— TEXTO FORNECIDO —
************
A saída de Moro e o desmonte do Governo

Moro não sai como herói, passa distante desta alcunha, sai porque está vendo o desmanchar seguido do governo, porque sabe que se seguisse estaria pondo fim em suas pretensões, sai porque sua vaga no STF estava tornando-se longínqua




Colunas, Paulo Junior

Em janeiro de 2019 a atual gestão federal tomava posse, os discursos eram múltiplos. Todavia, imperava no Palácio do Planalto e no Palácio da Justiça um ideal midiatizado, o combate a corrupção, bandeira master da campanha de Bolsonaro, porém, quem resguardava a bandeira não se tratava do mais novo ocupante do Alvorada, mas sim Sérgio Moro, nomeado Ministro da Justiça e Segurança Pública. Entre muitos afagos públicos, promessas de autonomia e carta branca passaram-se dezesseis meses e, assim, em uma manhã de sexta-feira aquele que era tido como indemissível, pediu demissão. Com sua saída transmitida por quase todos os canais abertos de televisão, às 11h da manhã do dia 24 de abril de 2019, Moro colocou o Governo Federal na maior crise política desde seu início.
************
— DADOS DO EXERCÍCIO —

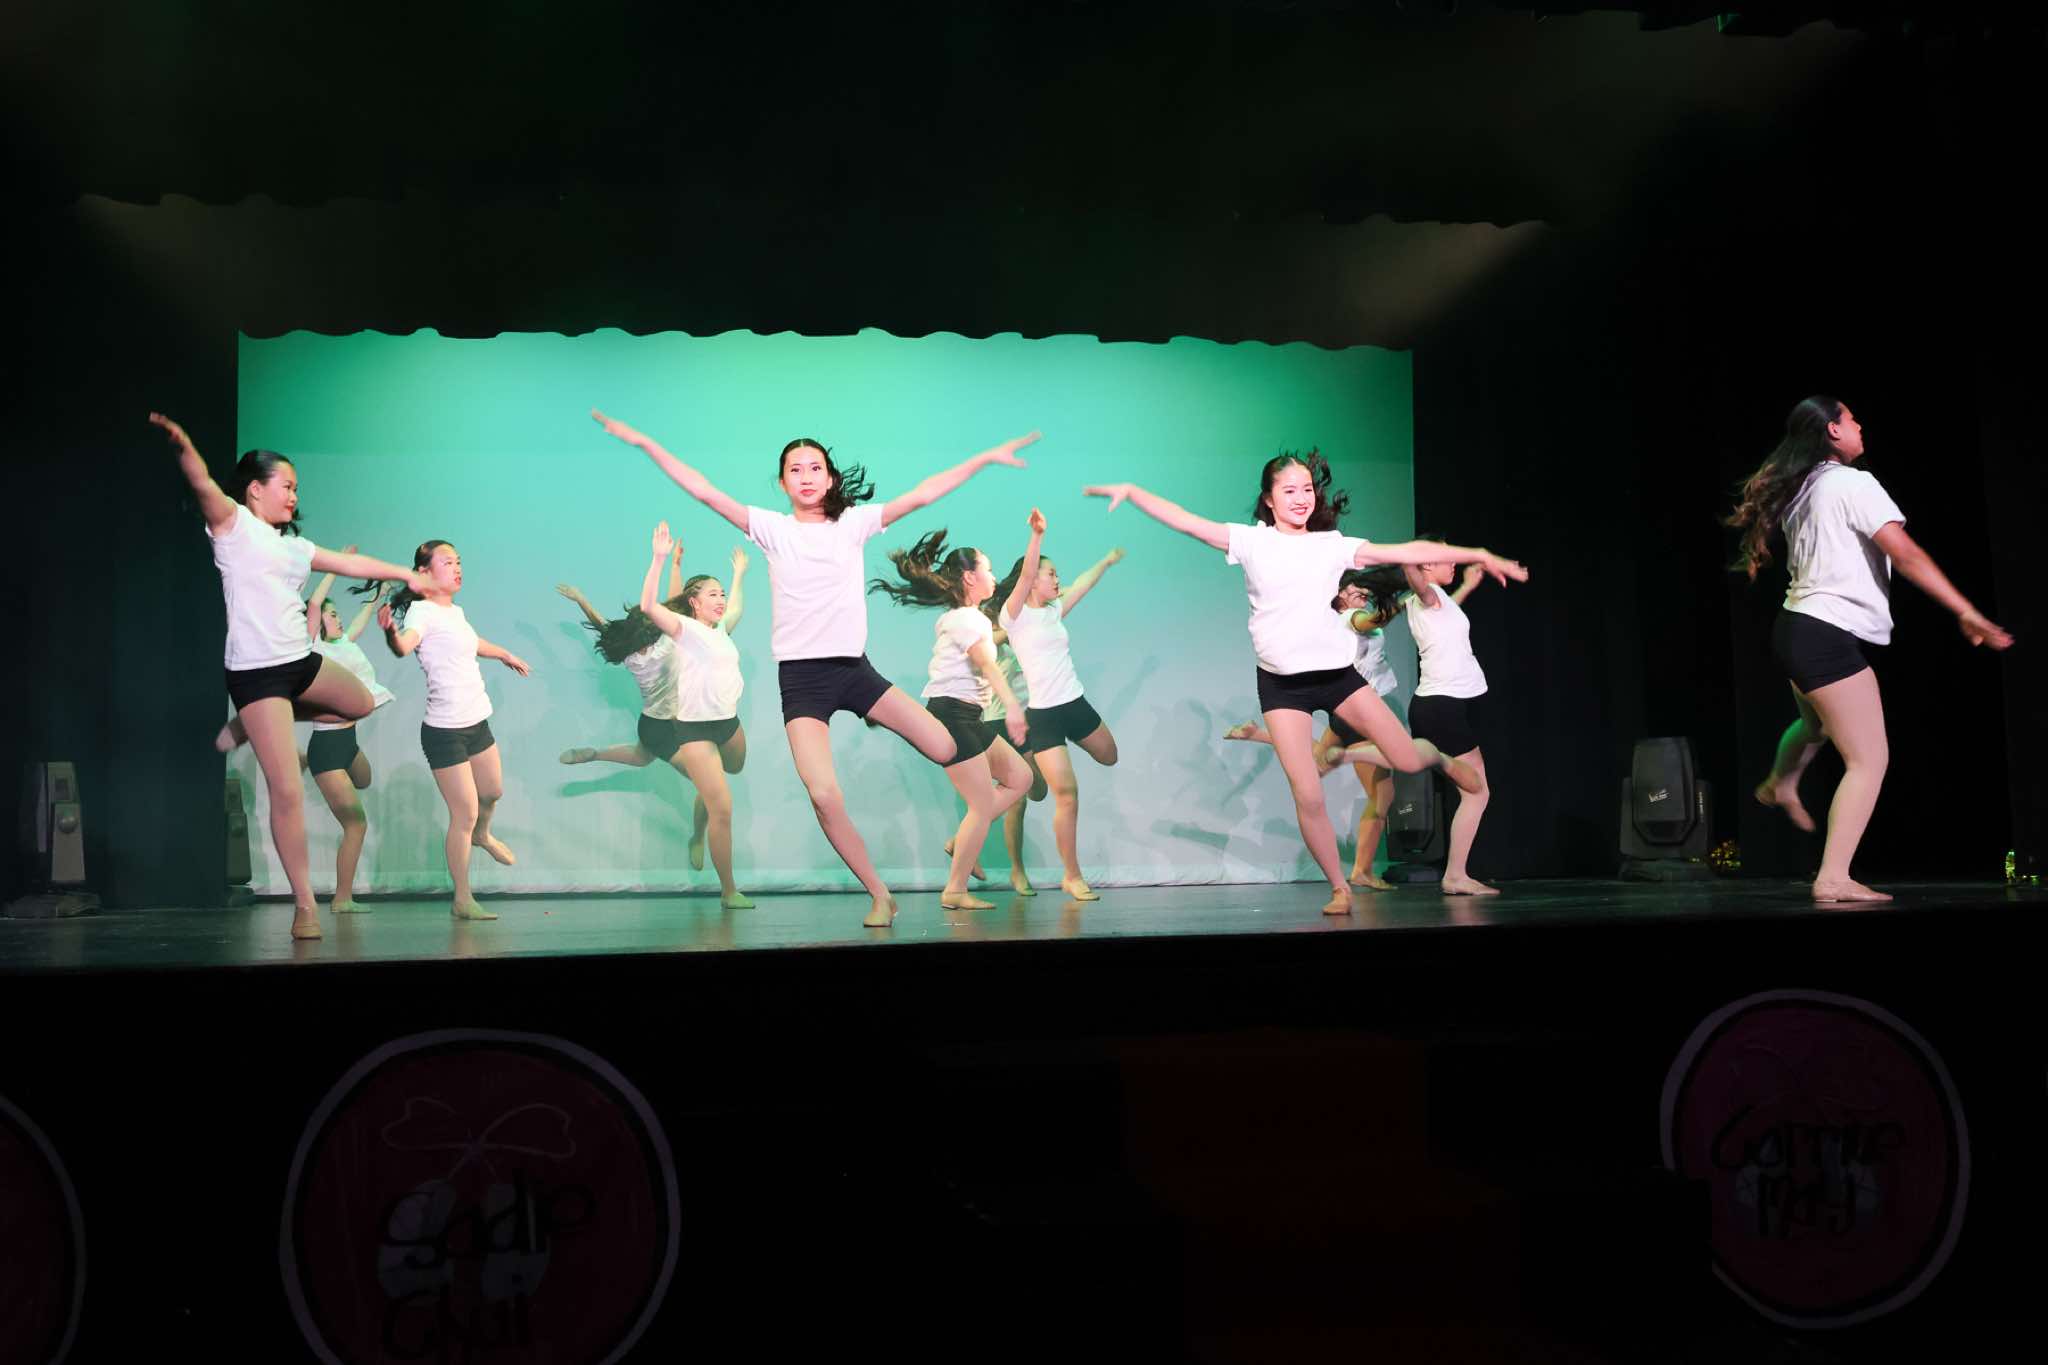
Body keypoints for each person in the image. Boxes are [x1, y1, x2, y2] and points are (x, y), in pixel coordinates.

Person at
************
— O QUE SE PEDE —
Repita, sem mudar nada, o trecho do texto sobre a saída de Moro que começa em "Colunas, Paulo Junior" e termina em "desde seu início.".

— SOLUÇÃO DO EXERCÍCIO —
Colunas, Paulo Junior

Em janeiro de 2019 a atual gestão federal tomava posse, os discursos eram múltiplos. Todavia, imperava no Palácio do Planalto e no Palácio da Justiça um ideal midiatizado, o combate a corrupção, bandeira master da campanha de Bolsonaro, porém, quem resguardava a bandeira não se tratava do mais novo ocupante do Alvorada, mas sim Sérgio Moro, nomeado Ministro da Justiça e Segurança Pública. Entre muitos afagos públicos, promessas de autonomia e carta branca passaram-se dezesseis meses e, assim, em uma manhã de sexta-feira aquele que era tido como indemissível, pediu demissão. Com sua saída transmitida por quase todos os canais abertos de televisão, às 11h da manhã do dia 24 de abril de 2019, Moro colocou o Governo Federal na maior crise política desde seu início.